Exercise objective: Give back every record word for word, but keep the pictures out.

Data for processing:
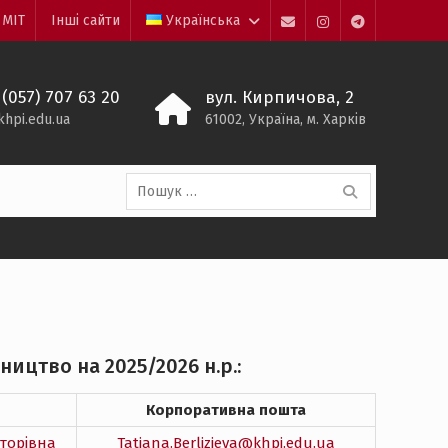
 МІТ
Інші сайти
Українська
mail
instagram
jeweler_ntu_
 (057) 707 63 20
вул. Кирпичова, 2
hpi.edu.ua
61002, Україна, м. Харків
Пошук:
ицтво на 2025/2026 н.р.:
Корпоративна пошта
кторівна
Tatiana.Berlizieva@khpi.edu.ua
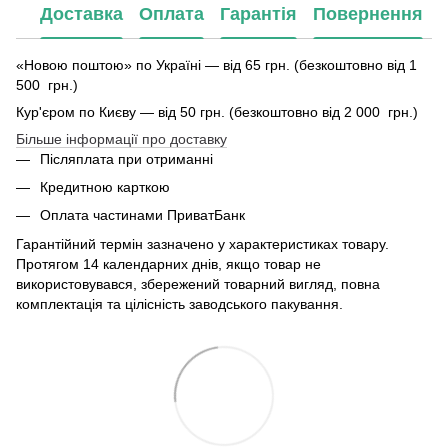
Доставка
Оплата
Гарантія
Повернення
«Новою поштою» по Україні — від 65 грн. (безкоштовно від 1
500 грн.)
Кур'єром по Києву — від 50 грн. (безкоштовно від 2 000 грн.)
Більше інформації про доставку
Післяплата при отриманні
Кредитною карткою
Оплата частинами ПриватБанк
Гарантійний термін зазначено у характеристиках товару.
Протягом 14 календарних днів, якщо товар не
використовувався, збережений товарний вигляд, повна
комплектація та цілісність заводського пакування.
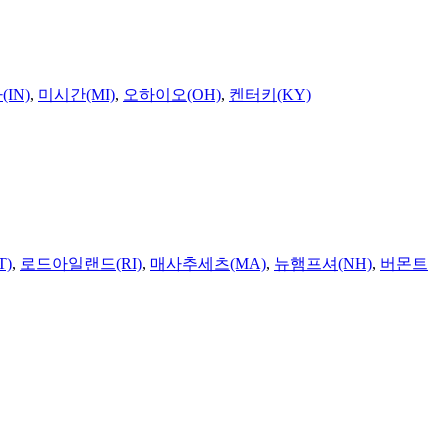
IN)
,
미시간(MI)
,
오하이오(OH)
,
켄터키(KY)
T)
,
로드아일랜드(RI)
,
매사추세츠(MA)
,
뉴햄프셔(NH)
,
버몬트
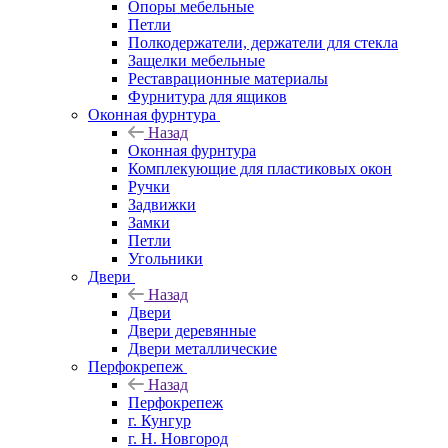
Опоры мебельные
Петли
Полкодержатели, держатели для стекла
Защелки мебельные
Реставрационные материалы
Фурнитура для ящиков
Оконная фурнтура
Назад
Оконная фурнтура
Комплекующие для пластиковых окон
Ручки
Задвижки
Замки
Петли
Угольники
Двери
Назад
Двери
Двери деревянные
Двери металлические
Перфокрепеж
Назад
Перфокрепеж
г. Кунгур
г. Н. Новгород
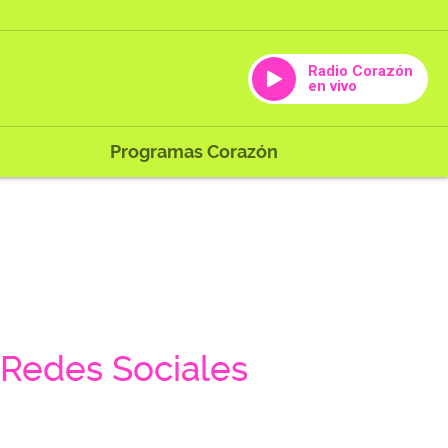
Radio Corazón
en vivo
Programas Corazón
Redes Sociales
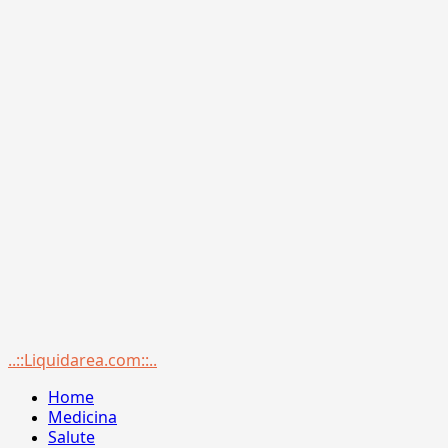
Menu
..::Liquidarea.com::..
principale
Home
Medicina
Salute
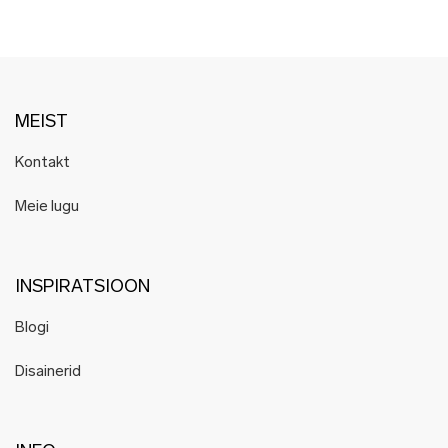
MEIST
Kontakt
Meie lugu
INSPIRATSIOON
Blogi
Disainerid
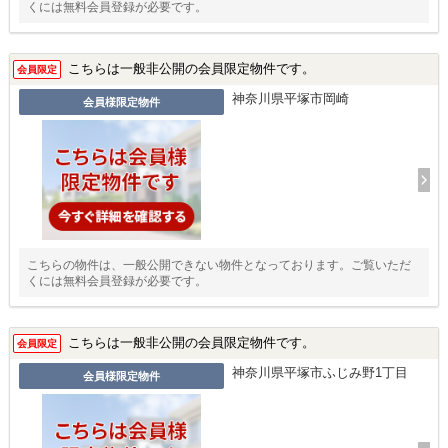
くには無料会員登録が必要です。
こちらは一般非公開の会員限定物件です。
会員限定
神奈川県平塚市岡崎
会員様限定物件
こちらの物件は、一般公開できない物件となっております。ご覧いただ
くには無料会員登録が必要です。
こちらは一般非公開の会員限定物件です。
会員限定
神奈川県平塚市ふじみ野1丁目
会員様限定物件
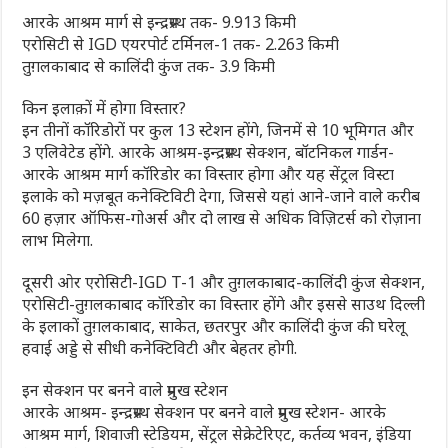
आरके आश्रम मार्ग से इन्द्रप्रस्थ तक- 9.913 किमी
एरोसिटी से IGD एयरपोर्ट टर्मिनल-1 तक- 2.263 किमी
तुग़लकाबाद से कालिंदी कुंज तक- 3.9 किमी
किन इलाक़ों में होगा विस्तार?
इन तीनों कॉरिडोरों पर कुल 13 स्टेशन होंगे, जिनमें से 10 भूमिगत और
3 एलिवेटेड होंगे. आरके आश्रम-इन्द्रप्रस्थ सेक्शन, बॉटनिकल गार्डन-
आरके आश्रम मार्ग कॉरिडोर का विस्तार होगा और यह सेंट्रल विस्टा
इलाके को मज़बूत कनेक्टिविटी देगा, जिससे यहां आने-जाने वाले करीब
60 हज़ार ऑफिस-गोअर्स और दो लाख से अधिक विज़िटर्स को रोज़ाना
लाभ मिलेगा.
दूसरी ओर एरोसिटी-IGD T-1 और तुग़लकाबाद-कालिंदी कुंज सेक्शन,
एरोसिटी-तुग़लकाबाद कॉरिडोर का विस्तार होंगे और इससे साउथ दिल्ली
के इलाकों तुग़लकाबाद, साकेत, छतरपुर और कालिंदी कुंज की घरेलू
हवाई अड्डे से सीधी कनेक्टिविटी और बेहतर होगी.
इन सेक्शन पर बनने वाले प्रमुख स्टेशन
आरके आश्रम- इन्द्रप्रस्थ सेक्शन पर बनने वाले प्रमुख स्टेशन- आरके
आश्रम मार्ग, शिवाजी स्टेडियम, सेंट्रल सेक्रेटेरिएट, कर्तव्य भवन, इंडिया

Task result:
 МІТ
Інші сайти
Українська
mail
instagram
jeweler_ntu_
 (057) 707 63 20
вул. Кирпичова, 2
hpi.edu.ua
61002, Україна, м. Харків
Пошук:
ицтво на 2025/2026 н.р.:
Корпоративна пошта
кторівна
Tatiana.Berlizieva@khpi.edu.ua
Доставка
Оплата
Гарантія
Повернення
«Новою поштою» по Україні — від 65 грн. (безкоштовно від 1
500 грн.)
Кур'єром по Києву — від 50 грн. (безкоштовно від 2 000 грн.)
Більше інформації про доставку
Післяплата при отриманні
Кредитною карткою
Оплата частинами ПриватБанк
Гарантійний термін зазначено у характеристиках товару.
Протягом 14 календарних днів, якщо товар не
використовувався, збережений товарний вигляд, повна
комплектація та цілісність заводського пакування.
IN)
,
미시간(MI)
,
오하이오(OH)
,
켄터키(KY)
T)
,
로드아일랜드(RI)
,
매사추세츠(MA)
,
뉴햄프셔(NH)
,
버몬트
Опоры мебельные
Петли
Полкодержатели, держатели для стекла
Защелки мебельные
Реставрационные материалы
Фурнитура для ящиков
Оконная фурнтура
Назад
Оконная фурнтура
Комплекующие для пластиковых окон
Ручки
Задвижки
Замки
Петли
Угольники
Двери
Назад
Двери
Двери деревянные
Двери металлические
Перфокрепеж
Назад
Перфокрепеж
г. Кунгур
г. Н. Новгород
Radio Corazón
en vivo
Programas Corazón
Redes Sociales
Menu
..::Liquidarea.com::..
principale
Home
Medicina
Salute
MEIST
Kontakt
Meie lugu
INSPIRATSIOON
Blogi
Disainerid
くには無料会員登録が必要です。
こちらは一般非公開の会員限定物件です。
会員限定
神奈川県平塚市岡崎
会員様限定物件
こちらの物件は、一般公開できない物件となっております。ご覧いただ
くには無料会員登録が必要です。
こちらは一般非公開の会員限定物件です。
会員限定
神奈川県平塚市ふじみ野1丁目
会員様限定物件
आरके आश्रम मार्ग से इन्द्रप्रस्थ तक- 9.913 किमी
एरोसिटी से IGD एयरपोर्ट टर्मिनल-1 तक- 2.263 किमी
तुग़लकाबाद से कालिंदी कुंज तक- 3.9 किमी
किन इलाक़ों में होगा विस्तार?
इन तीनों कॉरिडोरों पर कुल 13 स्टेशन होंगे, जिनमें से 10 भूमिगत और
3 एलिवेटेड होंगे. आरके आश्रम-इन्द्रप्रस्थ सेक्शन, बॉटनिकल गार्डन-
आरके आश्रम मार्ग कॉरिडोर का विस्तार होगा और यह सेंट्रल विस्टा
इलाके को मज़बूत कनेक्टिविटी देगा, जिससे यहां आने-जाने वाले करीब
60 हज़ार ऑफिस-गोअर्स और दो लाख से अधिक विज़िटर्स को रोज़ाना
लाभ मिलेगा.
दूसरी ओर एरोसिटी-IGD T-1 और तुग़लकाबाद-कालिंदी कुंज सेक्शन,
एरोसिटी-तुग़लकाबाद कॉरिडोर का विस्तार होंगे और इससे साउथ दिल्ली
के इलाकों तुग़लकाबाद, साकेत, छतरपुर और कालिंदी कुंज की घरेलू
हवाई अड्डे से सीधी कनेक्टिविटी और बेहतर होगी.
इन सेक्शन पर बनने वाले प्रमुख स्टेशन
आरके आश्रम- इन्द्रप्रस्थ सेक्शन पर बनने वाले प्रमुख स्टेशन- आरके
आश्रम मार्ग, शिवाजी स्टेडियम, सेंट्रल सेक्रेटेरिएट, कर्तव्य भवन, इंडिया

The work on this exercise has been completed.